なぜここを選んだのか、というと単純にお母さんが「自習室とかで勉強したらどう?」とかって勧めてきたからだ。
 
 家はそんなに広くもなく、3Kに1家4人住まい。
 
 一応受験生の私を考慮して部屋を弟と分けてはくれたものの、隣から漏れるテレビの音は騒がしく、集中力が途切れがちになるのは私の集中力の無さのせいだけではないはず、と思いたい。
 
 おまけに父は、勉強なんてしなくても受かるときは受かる……という無茶苦茶な理論の持ち主で、到底私の理解者とはなりえない。
 
 そんな折り、母が塾の日以外に行ってみたら? と言いだしたのが自習室だった。
 
 とは言うものの自習室という提案を受け入れたくとも、なかなか近くに自習室が見つからない。
 
 母に聞いても、昔は割とあったのに……という返事ばかりで当てがない。
 
 どうしたものかと思案していた矢先、調べ物ついでに行った中央図書館でこの自習室の存在を見つけた。
 

 そんなわけで私は今、中央図書館自習室の45番に座っている。
 

 ……しかし。 


 周りは大学生風な人ばかり。
 
 明らかに中学生なのは私だけで、置いてる参考書一つとっても私のモノとは違っていて「大人」な感じがする。
 
 その中の一人になっているこの状況にドキドキしながら、私は自分の持ってきた英単語学習の為の準備をそっと始めた。

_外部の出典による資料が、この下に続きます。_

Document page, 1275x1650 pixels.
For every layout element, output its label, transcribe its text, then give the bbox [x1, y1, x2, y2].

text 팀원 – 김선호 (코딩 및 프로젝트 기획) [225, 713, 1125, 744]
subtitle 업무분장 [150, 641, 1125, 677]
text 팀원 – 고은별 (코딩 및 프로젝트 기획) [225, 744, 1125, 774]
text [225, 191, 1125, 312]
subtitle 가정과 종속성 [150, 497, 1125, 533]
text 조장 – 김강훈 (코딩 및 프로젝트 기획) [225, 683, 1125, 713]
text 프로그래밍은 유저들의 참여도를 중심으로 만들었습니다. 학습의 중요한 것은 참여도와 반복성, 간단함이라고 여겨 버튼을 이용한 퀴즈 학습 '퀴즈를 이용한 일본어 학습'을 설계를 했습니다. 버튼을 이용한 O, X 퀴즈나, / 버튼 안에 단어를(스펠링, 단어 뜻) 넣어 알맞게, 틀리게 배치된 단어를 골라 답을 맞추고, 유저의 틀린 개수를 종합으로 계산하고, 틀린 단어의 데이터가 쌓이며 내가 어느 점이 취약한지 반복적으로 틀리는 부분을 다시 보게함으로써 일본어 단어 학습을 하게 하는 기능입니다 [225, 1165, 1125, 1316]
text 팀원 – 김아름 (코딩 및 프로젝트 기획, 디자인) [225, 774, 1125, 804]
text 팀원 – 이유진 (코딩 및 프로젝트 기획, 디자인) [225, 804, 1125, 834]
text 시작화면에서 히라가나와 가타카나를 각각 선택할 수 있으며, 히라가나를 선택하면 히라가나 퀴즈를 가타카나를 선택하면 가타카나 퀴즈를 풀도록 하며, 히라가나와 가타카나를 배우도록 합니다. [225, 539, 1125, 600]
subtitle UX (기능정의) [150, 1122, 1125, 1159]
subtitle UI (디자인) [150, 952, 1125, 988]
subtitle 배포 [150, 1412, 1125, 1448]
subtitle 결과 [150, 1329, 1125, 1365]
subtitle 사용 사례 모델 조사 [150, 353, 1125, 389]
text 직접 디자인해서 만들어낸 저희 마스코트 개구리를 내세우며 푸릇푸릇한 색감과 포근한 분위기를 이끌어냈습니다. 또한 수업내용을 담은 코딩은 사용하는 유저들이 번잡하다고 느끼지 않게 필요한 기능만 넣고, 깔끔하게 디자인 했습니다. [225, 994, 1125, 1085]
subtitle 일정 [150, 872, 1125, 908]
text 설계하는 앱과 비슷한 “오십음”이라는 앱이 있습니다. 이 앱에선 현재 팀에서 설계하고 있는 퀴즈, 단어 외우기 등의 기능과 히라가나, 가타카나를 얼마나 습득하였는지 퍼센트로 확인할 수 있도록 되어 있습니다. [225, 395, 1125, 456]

 緊張だ何だと言いながら始めてしまえば何とやら……で、例に漏れず私も集中して勉強に取り掛かっていた。
 
 小さくコチコチと時計の音が響く。
 
 どのくらい経ったときなのか。

 
 ギギギギ

 
 音がやけに近くで響いてその音に集中力が切れ、顔を上げると右隣の44番からの音と気が付いた。